28 Şubat karanlık sürecinde, dindar insanlara kan kusturan isimlerin başında gelen eski Yargıtay Cumhuriyet Başsavcılarından Sabih Kanadoğlu, 28 Şubat günü öldü. Ömrünü İslam'ın ve halkın düşmanlığıyla geçiren bu adam nihayetinde yaptıklarının hesabını vermeye gitti. Ölüm haktır, kimse bu acı gerçekten kaçamaz. Müslüman olsun kâfir olsun her insan bu acı gerçekle zamanı geldiğinde karşılaşacaktır.

Bu son dönemde, 28 Şubat karanlık sürecinin en azılı cellatları bir bir ölüm hakikatiyle karşılaşmaktadırlar. Bütün bir ömürlerini İslam ve müslüman düşmanlığıyla geçiren bu zavallı mahlûkların, cesetlerinin Müslümanların camisinin avlusundan kaldırılması ise oldukça manidardır. Verdikleri hukuksuz ve keyfi kararlarla on binlerce insanın hayatını karartmaları bir tarafa; sözlü ve yazılı beyanlarıyla 'Mekkeli müşriklerden' daha fazla İslam'a saldıran bu versiyonların Müslümanların mescidinden cenazelerinin kaldırılması tam bir akıl tutulmasıdır.

Bir ömür boyunca siyonist yahudiler gibi İslam'a ve Müslümanlara saldırarak hakaret etmek, Evanjelist Hıristiyanlar gibi her türlü haramı ve fıtrat dışı ahlaksızlığı yaşamak, ölünce de müslümanlar gibi gömülmek, ancak ülkemizdeki seküler, ahlaksız ve sahtekârların iki yüzlülüğü ile açıklanabilir. Dünyada bu kadar ikiyüzlü, sahtekâr ve şahsiyetsiz başka bir klik var mıdır? Sanmıyorum.

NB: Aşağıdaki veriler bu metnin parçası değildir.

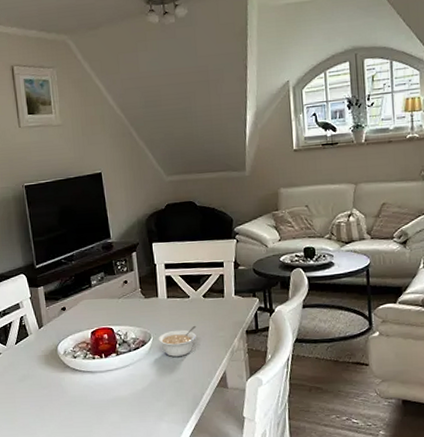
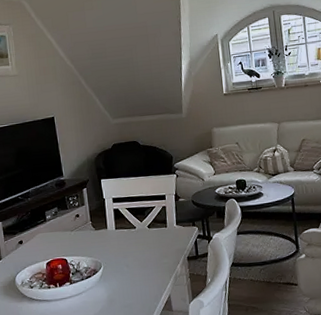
legume: present [158,325,197,357] -> none [108,253,143,284]

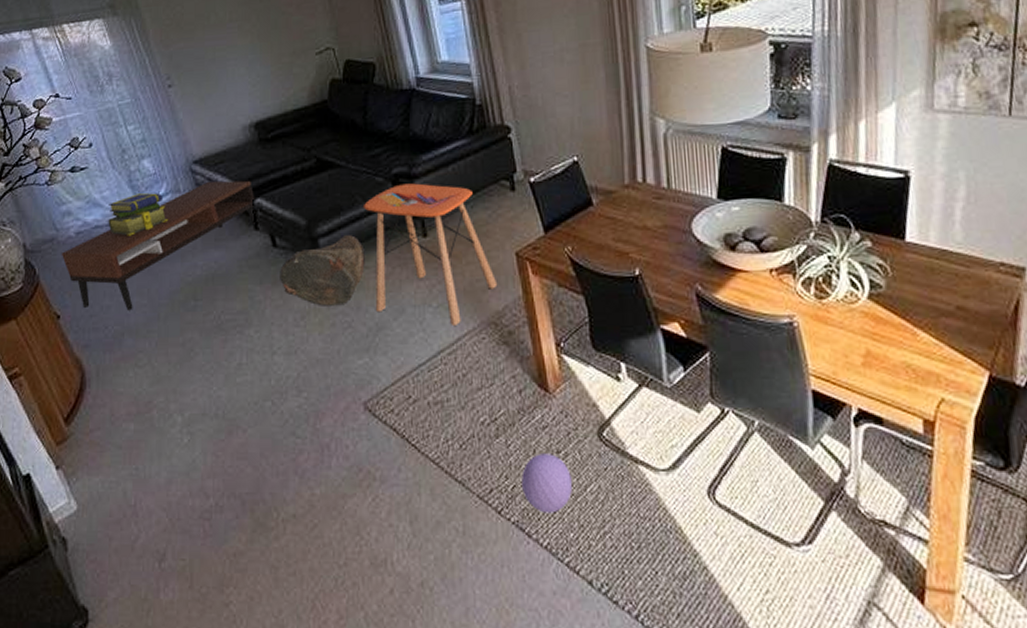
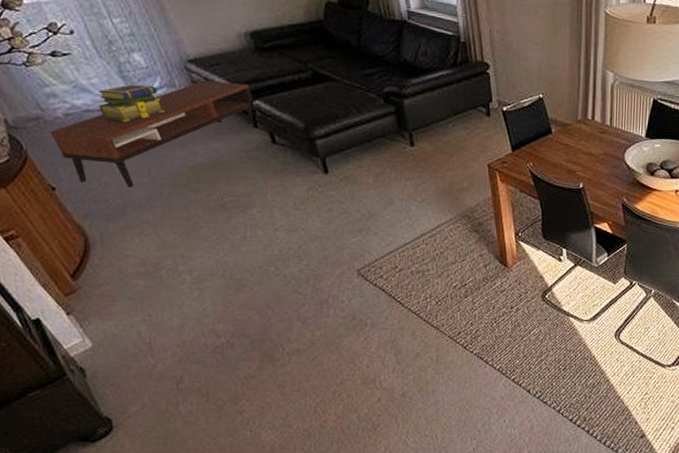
bag: present [280,235,365,306] -> none [280,139,359,195]
side table: present [362,183,498,325] -> none [357,101,472,216]
ball: present [521,454,572,514] -> none [483,309,520,348]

İnsan, hangi davaya, dine veya ideolojiye inanırsa inansın; şahsiyetli, dürüst ve mert olması gerekir. Sağ İken hangi düşünce için mücadele edip hedefine ulaşması için gayret etmişse; öldüğü zaman da bu düşünce doğrultusunda gömülmesi doğru olanıdır. Müşrik gibi düşünecek ve bunun için olağanüstü gayret sarf edecek, ateist gibi her türlü haramı hayvani bir anlayışla yaşayacak, son durakta Müslümanların camisine getirilecek ve müslüman mezarlığına defnedilmesi için rutin İslami kurallara tabi tutulacaktır. Bu ikiyüzlülük ve sahtekârlık asla kabul edilemez bir durumdur.

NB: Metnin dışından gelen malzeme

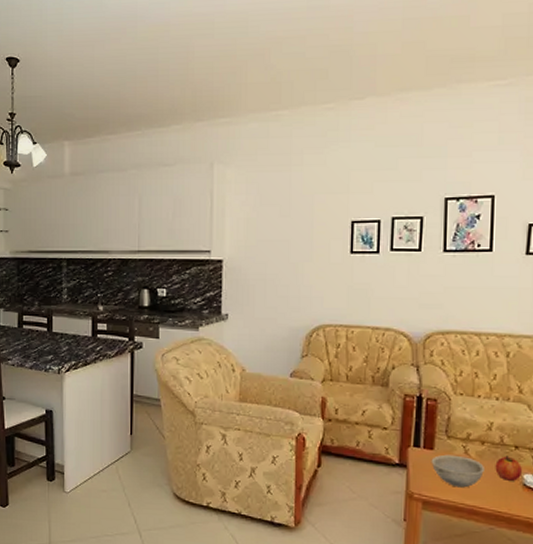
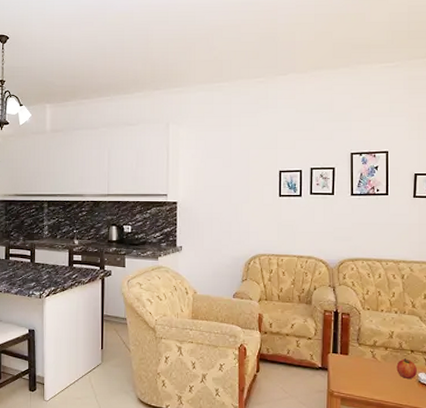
bowl: present [431,454,484,488] -> none [346,358,388,386]

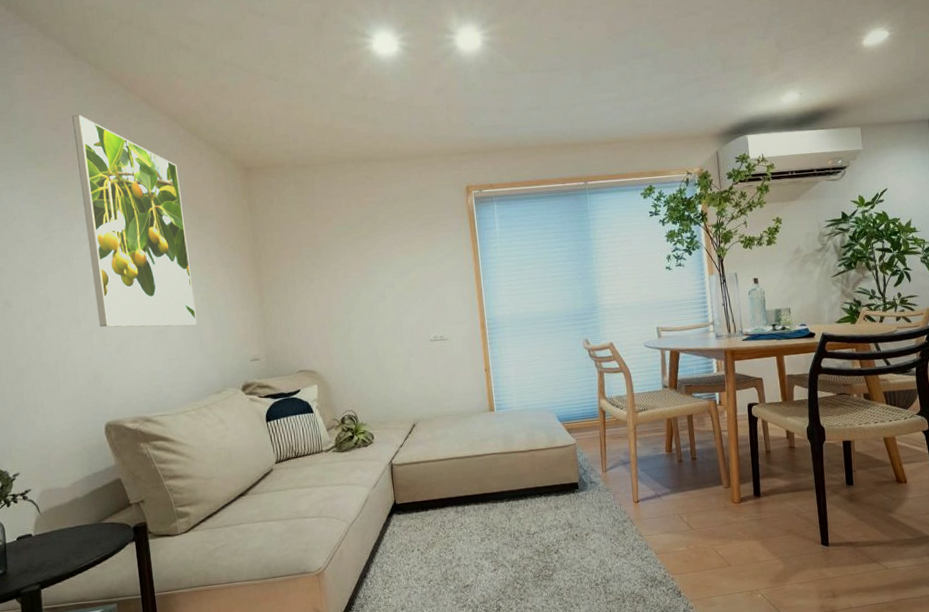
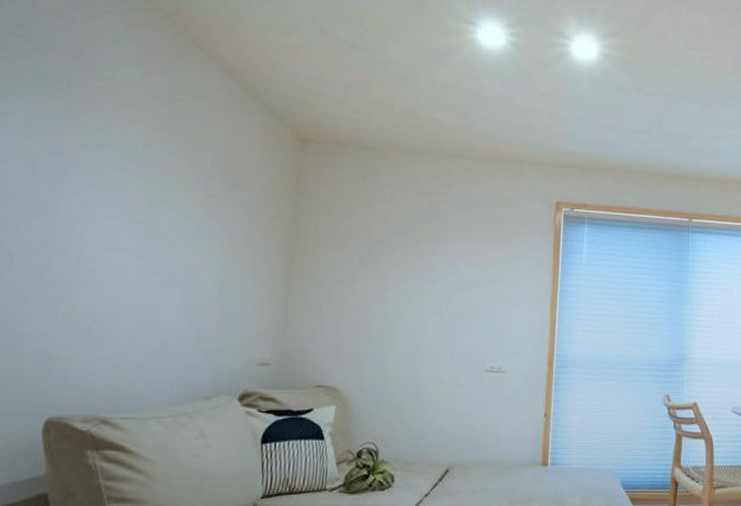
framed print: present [72,114,197,327] -> none [71,45,219,311]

Bir 28 Şubatı daha geride bıraktık. 28 Şubat karanlık sürecinin, kara yüzlü ve karanlık zihniyetli mütekebbirleri Azrail (as)'in son darbesiyle 'Yüce Mahkemede' hesapları görülmek üzere birer birer alıkonulmaktadır. Müslüman halka yaptığınız zulümler, dindar insanlara attığınız iftiralar, hayatlarını kararttığınız mazlumlar, karanlık mihraklarla işbirliğinde bu ülkeye yaptığınız ihanetlerin hesabını en çetin bir şekilde vereceksiniz. Siz ateist bir anlayışla dünyada buna inanmıyor olabilirsiniz, ama toprağın altına girdikten sonra bu hesaptan kaçamayacağınızı öğreneceksiniz.

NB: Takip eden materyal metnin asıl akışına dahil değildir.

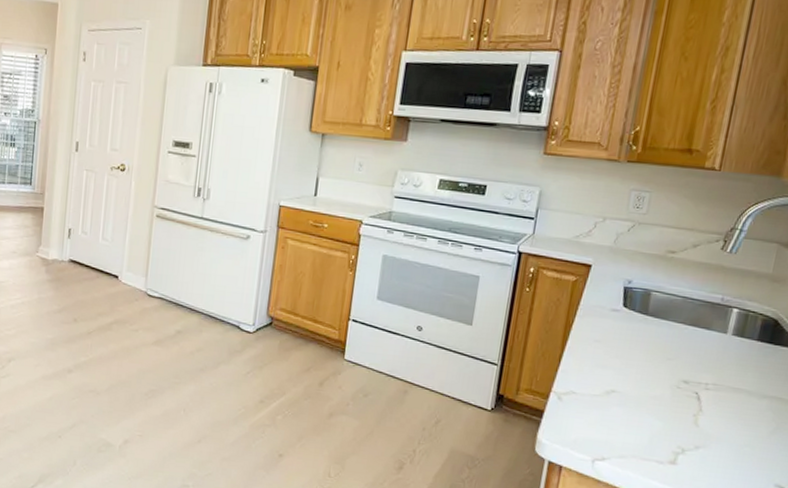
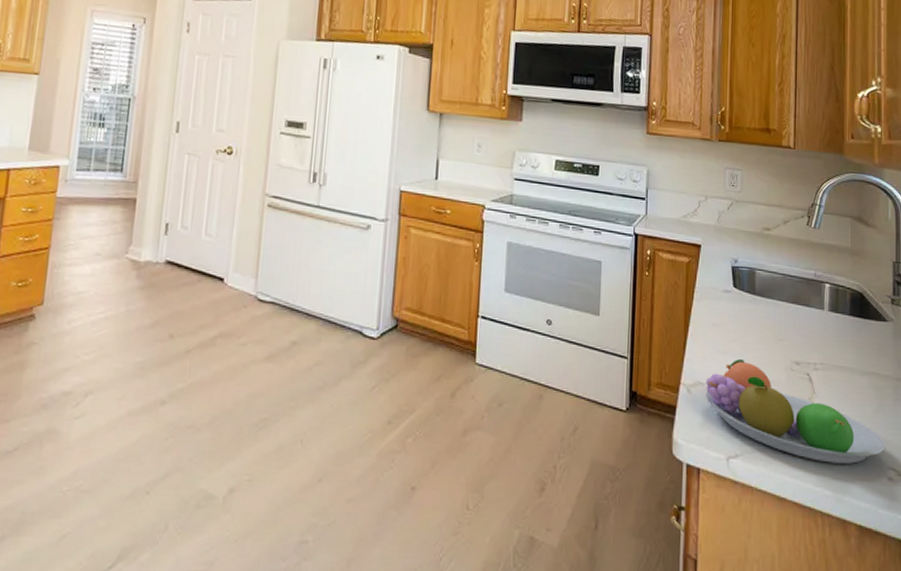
fruit bowl: none [576,374,777,478] -> present [705,359,885,464]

Hz. Ali (r.a):"Mazlumun zalimden öcünü alacağı gün, şüphesiz zalimin zulmettiği günden daha çetin olacaktır." fermanıyla, zalimlerin acıklı sonunu bize haber vermektedir. Devletin gücünü 'kendi ideolojik sapkınlıklarının' halka dayatılmasında kullanan ve olmayan yetkilerle bu sapkınlıklarını 28 Şubat sürecinde halka düşmanlık ederek, darbeyle bu ülkeyi AB/D'ye bağlamak isteyen bu ajan müsveddelerinin ve Siyonist Evangelist beslemelerinin ihanet ve alçaklıklarını da unutmamak gerekir.

Temennimiz odur ki; bu ikiyüzlü ve sahtekârların ölülerini, bir ömür boyunca aleyhinde düşmanlık yaptıkları camilerimizden değil, kendi ideolojik sapkınlıkları doğrultusunda defnetmeleridir. Ömürlerinde bir kere dahi bu halka karşı dürüst davranmaları gerekmez mi?